*Investors Blog*

Sep 2, 2005
The Recession Monitor keeps climbing

Screenshot 2022-02-09 at 02-29-46 Public ChartLists StockCharts com.jpg
That chart is tracking the Yield Curve and pointing to an inversion of the 2 and 10 year Treasury yield as a recession indicator.

Fair enough. Lots of economists and psudo-economists (economic podcasts love to talk about the yield curve) use it as an indicator. It's not the only one though.

Typically, the longer an institution borrows your money, the less chance you'll be paid back, the higher the risk, the more interest (the yield) the bond pays. The yield curve should look just like that: A curve. Short term Treasuries pay less than long term Treasuries, with each successive increase in time having a slightly higher yield. When a short term Treasury has a higher yield than a long term Treasury, this is an inverted yield curve. The idea behind it is that when a 2-year Treasury has a higher rate than a 10-year Treasury, the bond market is signaling the government will have a more difficult time repaying the bond in 2 years than in 10 years. That is, a 2-year Treasury is riskier than a 10-year.

It is incredibly disingenuous to call the brief inversion in 2020 an actual recession indicator. The general view is that the yield curve has to stay inverted for a sustained period of time. You can see the previous three inversions remained that way for at least a year and sometimes up to two years.

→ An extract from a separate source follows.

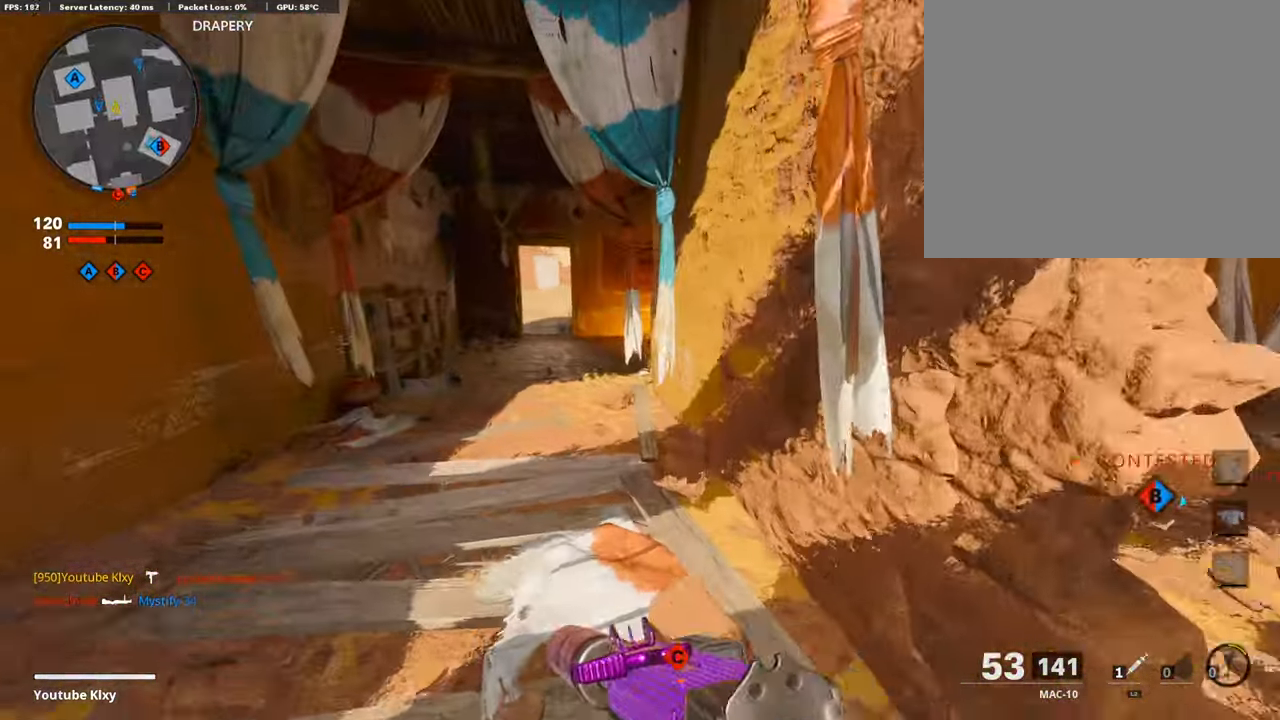
{"buttons": [], "left_stick": "up", "right_stick": "center", "events": [[118, "L3", "up"], [118, "left_stick", "up"], [337, "CROSS", "down"], [454, "CROSS", "up"]]}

What does the yield curved not predict? A global pandemic, which is what caused the recession. Would the 2020 inversion blip have continued for a sustained period of time and become an actual recession indicator? Maybe.

It's even more crazy when you look at how the yield curve reacts in relation to inflation. When the bond market believes inflation is a problem, the yield curve will become steep as investors look to protect their investment against long term inflation. That is the opposite of what is happening right now. When the yield curve flattens (the extreme being an inversion), the bond market believes inflation is not going to pose a long term issue.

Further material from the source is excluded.